This is not really a question, but an observation. I found this website to be very helpful when I recently had a vitrectomy for a macular hole. However, when I had a period of time with severely blurred vision, I had a few questions that were not answered on any website. The following paragraphs describe the four weeks following my vitrectomy. I have been told that each person's recovery might be slightly different, but I am doing this just to provide a source of information to someone who might be undergoing a similar procedure. (I must note that I am 58 years old and never have worn glasses, so my entire recovery described below was done without any corrective lenses.)
Week 1 - I had my vitrectomy on a Monday. The procedure was only 45 minutes. I was taken to the operating room at 8:30 am, and was on my way home before noon. I had gone to the website http://www.kellycomfort.net/vitrectomy/ and rented equipment to help me remain the face-down position. I found this very beneficial. (There are a number of other websites that offer similar equipment.) The morning after the surgery I returned to the doctor's office, (my wife was my chauffeur), and they removed the bandage. When they tested my eyesight the vision in my affected eye was a large opaque circle, which was the gas bubble. During the first week the bubble diminished in size and my vision actually got worse. The first day I could see very vague images through the bubble, but when the bubble began to shrink, I saw red on the perimeter of the shrinking circle, and images became almost indistinguishable. I discovered later that the red color was post-operative bleeding inside the eye. (The more the bubble shrank, the worse the vision got.) The first week after the operation I used the protective shield that I was given to protect the eye, but only at night when sleeping. During the week I was able to eat my meals, watch TV, work on my laptop computer, and do crossword and Sudoku puzzles, all in a face-down position. The only activities that weren't completely face-down were brushing teeth, shaving and showering. (My doctor said I was permitted to do these activities.)
Week 2 - I went to the surgeon eight days after the surgery. The bubble inside the eye was about 60% of the original size and my vision was actually worse than the day after the surgery. When the doctor looked at my retina he could not see if the hole had been closed because of post-operative bleeding inside the eye. The doctor told me that my condition was "normal" and that I could not expect to see much at this point in time. I was also told that I could return to an upright position, but still was on a schedule of minimal activity. During the second week I was able to take the dog for his daily walks, go to a friends house for a 4th of July celebration, and attend a wedding and reception. (I did dance with my wife, but only slow dances.) My eyesight still was nonexistent in the affected eye for the entire week and I could only see opaque images. I must admit that the first two weeks were very difficult for me, and I would consider myself as usually optimistic.

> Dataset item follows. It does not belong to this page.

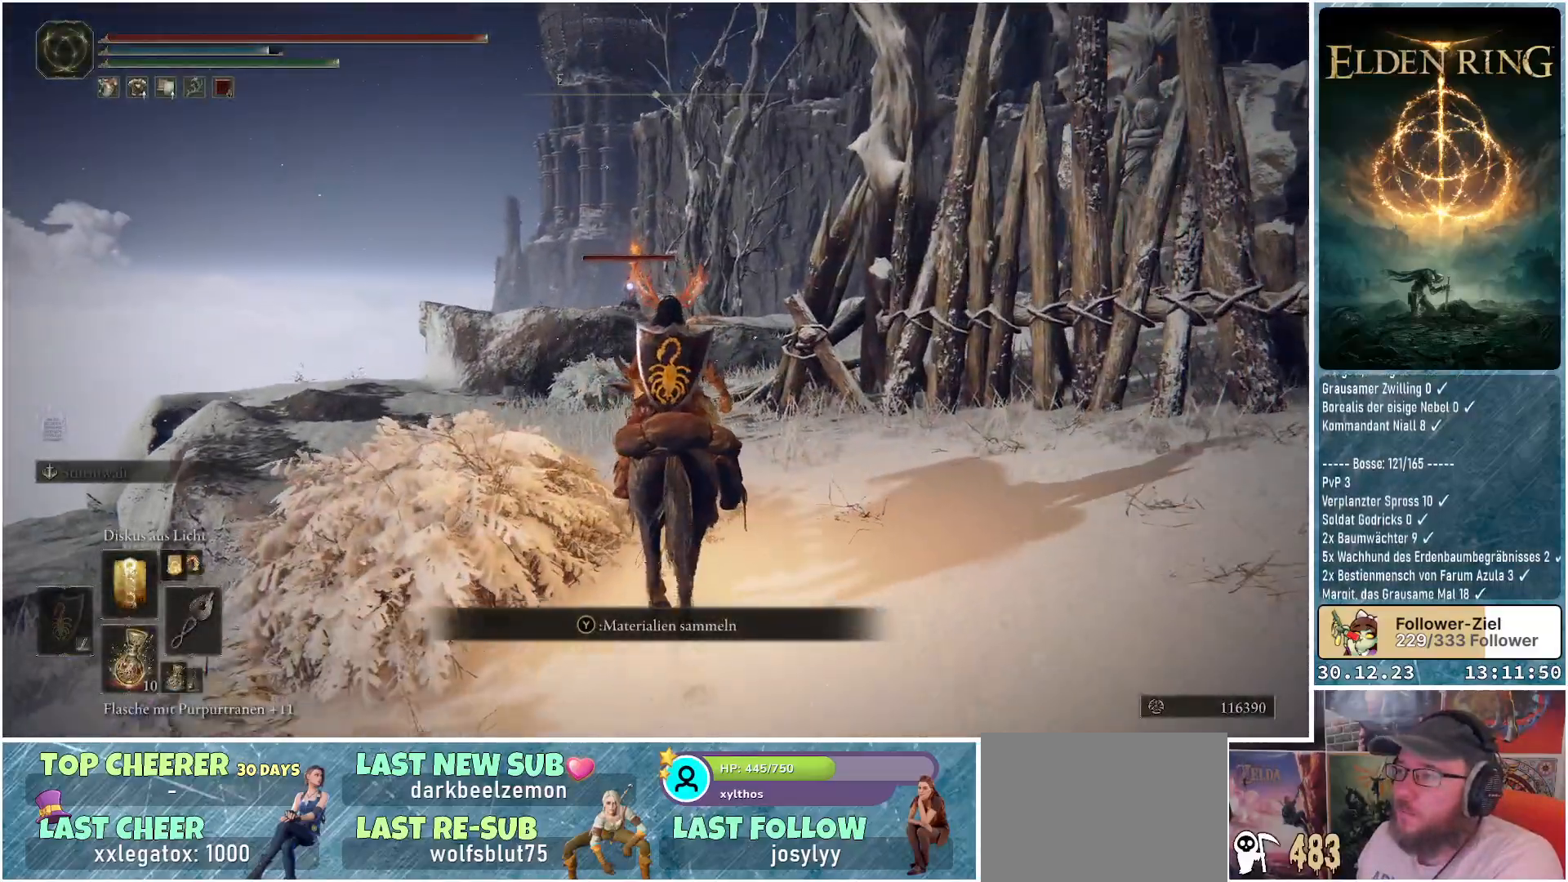
{"buttons": ["R1"], "left_stick": "up", "right_stick": "center", "events": [[17, "left_stick", "up-right"], [367, "R1", "down"], [434, "left_stick", "up"]]}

Weeks 3 and 4 - The morning of the 14th day after the surgery my bubble was totally gone, and I returned to the surgeon on the 17th day after the procedure. Once again he could not see if the macular hole had been sealed because of the blood in the eye. The good news was that I was allowed to return to a full schedule of activity. My vision had improved very slightly from the week before, and the opaque images were still indistinguishable. The good news here is that once I was able to return to my normal activities, I was able to notice slight improvements on an almost daily basis. I was able to begin driving, and did not feel that my depth perception was affected too severely, but I did drive a little slower and more cautiously. I went golfing, walking 9 holes the first two times and 18 after that. (I did have some depth perception problems here, not knowing how high to tee the ball, so I hit most of my drives with and iron or hybrid with minimal tee height.) My personal observation was that when I put in a full day of work, the eye would definitely show improvements the following morning. I also was able to view an Amsler grid during week 4, and did not see the wavy lines that I had experienced when the macular hole was discovered.

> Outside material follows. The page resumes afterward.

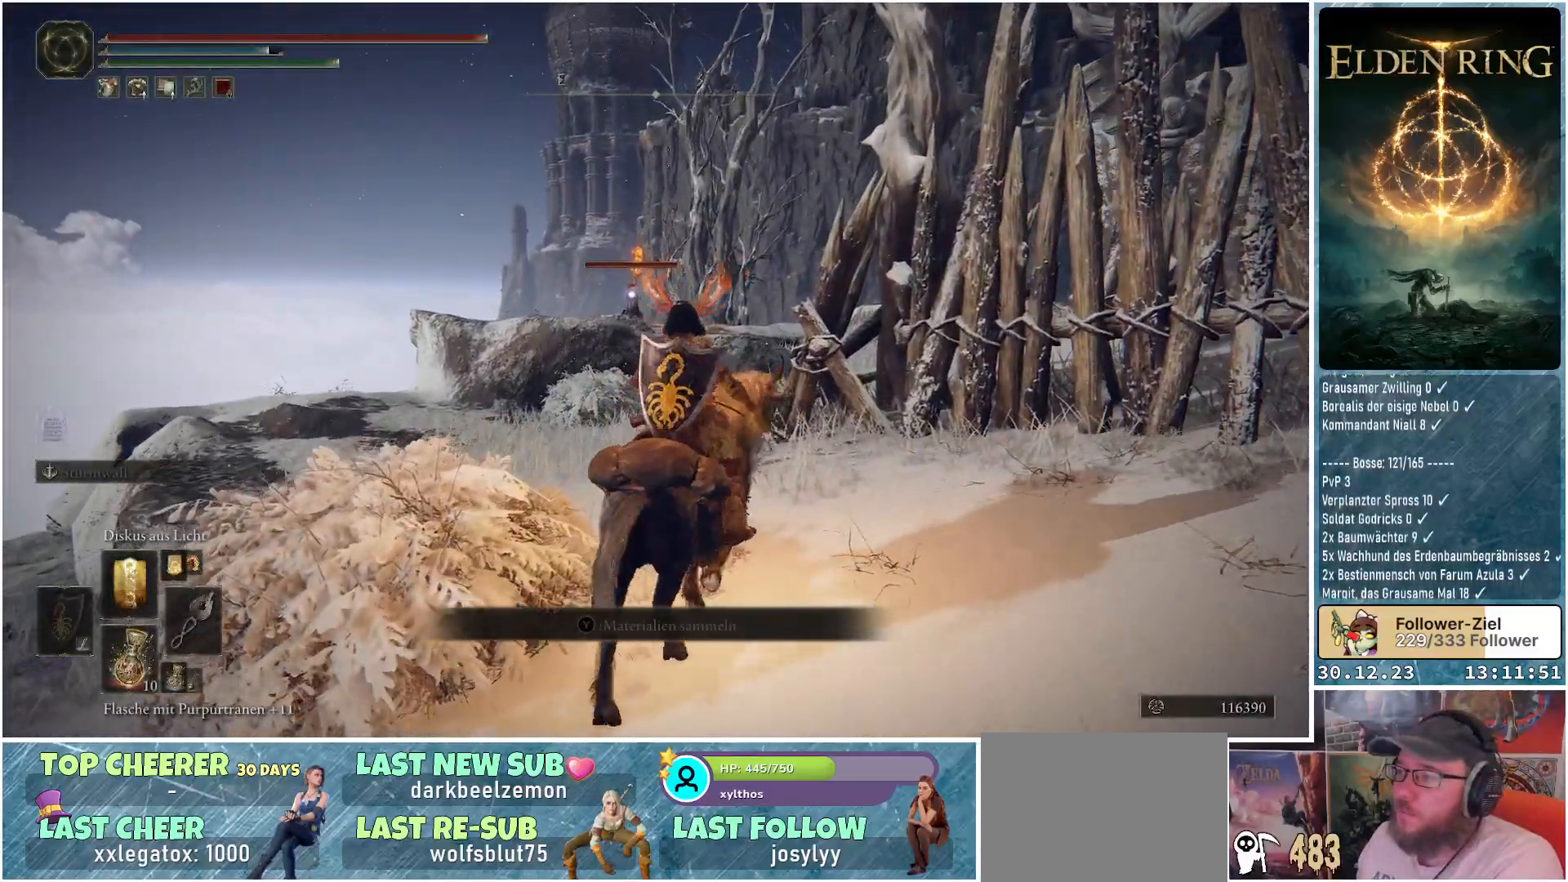
{"buttons": [], "left_stick": "center", "right_stick": "center", "events": [[16, "R1", "up"], [467, "left_stick", "center"]]}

My next visit to the surgeon came on the 31st day following the vitrectomy, and I am happy to report that I was able to see the top 5-6 lines on the eye chart. The surgeon also said that the macular hole had successfully been sealed. He also said that the retina would take 8 to 9 months to completely heal and for the blood to be absorbed into my system. For this period of time I should expect some glare an distortion, but my eyesight should continue to improve. Following that I can expect to have a cataract develop, but once that is corrected, I should have normal eyesight.
Best wishes to anyone who has a macular hole and needs a vitrectomy. I can only say that right now, for me, while the first two weeks were difficult, the long term prognosis is very encouraging.
Thanks for a very meaningful post, which will also be very encouraging to those with macular holes. I am very happy that you had a positive outcome.
I am so glad you could prepare, and that your wife could support and assist you. The more we share about preparation and support, it will help others deal with this type of surgery.
My retina surgeries were emergencies 4/5 times. My outcome was not so happy, due to probably unavoidable complications. I like to see others recover more successfully. You show the other forum members that it is possible, even though great care must be taken.
I wish that your questions could have been answered.